**The task:** Format the lines below as a JSON list of strings, with one string per line and any blank lines left out.

**Data supplied:**
============================================================
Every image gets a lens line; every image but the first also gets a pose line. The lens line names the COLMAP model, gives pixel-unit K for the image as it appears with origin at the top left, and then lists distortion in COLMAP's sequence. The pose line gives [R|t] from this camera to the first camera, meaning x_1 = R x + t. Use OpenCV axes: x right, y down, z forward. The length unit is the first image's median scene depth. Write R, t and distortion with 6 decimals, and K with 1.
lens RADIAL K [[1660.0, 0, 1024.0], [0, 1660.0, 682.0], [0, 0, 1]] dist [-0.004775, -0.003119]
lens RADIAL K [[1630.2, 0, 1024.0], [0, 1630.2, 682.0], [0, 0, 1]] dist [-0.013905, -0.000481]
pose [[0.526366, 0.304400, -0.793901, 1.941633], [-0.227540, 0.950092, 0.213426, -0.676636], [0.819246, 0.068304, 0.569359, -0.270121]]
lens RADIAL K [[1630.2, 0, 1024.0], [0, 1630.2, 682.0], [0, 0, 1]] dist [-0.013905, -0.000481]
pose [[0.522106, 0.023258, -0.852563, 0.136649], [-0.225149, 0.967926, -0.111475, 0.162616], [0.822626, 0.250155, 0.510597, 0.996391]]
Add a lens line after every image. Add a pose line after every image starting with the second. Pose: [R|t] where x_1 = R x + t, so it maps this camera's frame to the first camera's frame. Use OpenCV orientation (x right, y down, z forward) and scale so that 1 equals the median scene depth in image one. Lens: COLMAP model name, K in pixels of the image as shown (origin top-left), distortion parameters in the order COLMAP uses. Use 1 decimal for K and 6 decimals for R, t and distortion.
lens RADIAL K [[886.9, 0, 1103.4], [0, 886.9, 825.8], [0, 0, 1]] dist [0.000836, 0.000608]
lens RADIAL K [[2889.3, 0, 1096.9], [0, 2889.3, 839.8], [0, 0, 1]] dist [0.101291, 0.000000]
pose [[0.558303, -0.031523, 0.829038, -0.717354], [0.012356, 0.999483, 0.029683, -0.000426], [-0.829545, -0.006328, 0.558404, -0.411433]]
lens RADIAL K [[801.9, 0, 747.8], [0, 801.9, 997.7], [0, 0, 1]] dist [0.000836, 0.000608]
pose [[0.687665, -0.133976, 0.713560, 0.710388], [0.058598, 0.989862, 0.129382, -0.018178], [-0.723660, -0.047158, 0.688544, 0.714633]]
============================================================
**Reply to the task:**
[
  "Every image gets a lens line; every image but the first also gets a pose line. The lens line names the COLMAP model, gives pixel-unit K for the image as it appears with origin at the top left, and then lists distortion in COLMAP's sequence. The pose line gives [R|t] from this camera to the first camera, meaning x_1 = R x + t. Use OpenCV axes: x right, y down, z forward. The length unit is the first image's median scene depth. Write R, t and distortion with 6 decimals, and K with 1.",
  "lens RADIAL K [[1660.0, 0, 1024.0], [0, 1660.0, 682.0], [0, 0, 1]] dist [-0.004775, -0.003119]",
  "lens RADIAL K [[1630.2, 0, 1024.0], [0, 1630.2, 682.0], [0, 0, 1]] dist [-0.013905, -0.000481]",
  "pose [[0.526366, 0.304400, -0.793901, 1.941633], [-0.227540, 0.950092, 0.213426, -0.676636], [0.819246, 0.068304, 0.569359, -0.270121]]",
  "lens RADIAL K [[1630.2, 0, 1024.0], [0, 1630.2, 682.0], [0, 0, 1]] dist [-0.013905, -0.000481]",
  "pose [[0.522106, 0.023258, -0.852563, 0.136649], [-0.225149, 0.967926, -0.111475, 0.162616], [0.822626, 0.250155, 0.510597, 0.996391]]",
  "Add a lens line after every image. Add a pose line after every image starting with the second. Pose: [R|t] where x_1 = R x + t, so it maps this camera's frame to the first camera's frame. Use OpenCV orientation (x right, y down, z forward) and scale so that 1 equals the median scene depth in image one. Lens: COLMAP model name, K in pixels of the image as shown (origin top-left), distortion parameters in the order COLMAP uses. Use 1 decimal for K and 6 decimals for R, t and distortion.",
  "lens RADIAL K [[886.9, 0, 1103.4], [0, 886.9, 825.8], [0, 0, 1]] dist [0.000836, 0.000608]",
  "lens RADIAL K [[2889.3, 0, 1096.9], [0, 2889.3, 839.8], [0, 0, 1]] dist [0.101291, 0.000000]",
  "pose [[0.558303, -0.031523, 0.829038, -0.717354], [0.012356, 0.999483, 0.029683, -0.000426], [-0.829545, -0.006328, 0.558404, -0.411433]]",
  "lens RADIAL K [[801.9, 0, 747.8], [0, 801.9, 997.7], [0, 0, 1]] dist [0.000836, 0.000608]",
  "pose [[0.687665, -0.133976, 0.713560, 0.710388], [0.058598, 0.989862, 0.129382, -0.018178], [-0.723660, -0.047158, 0.688544, 0.714633]]"
]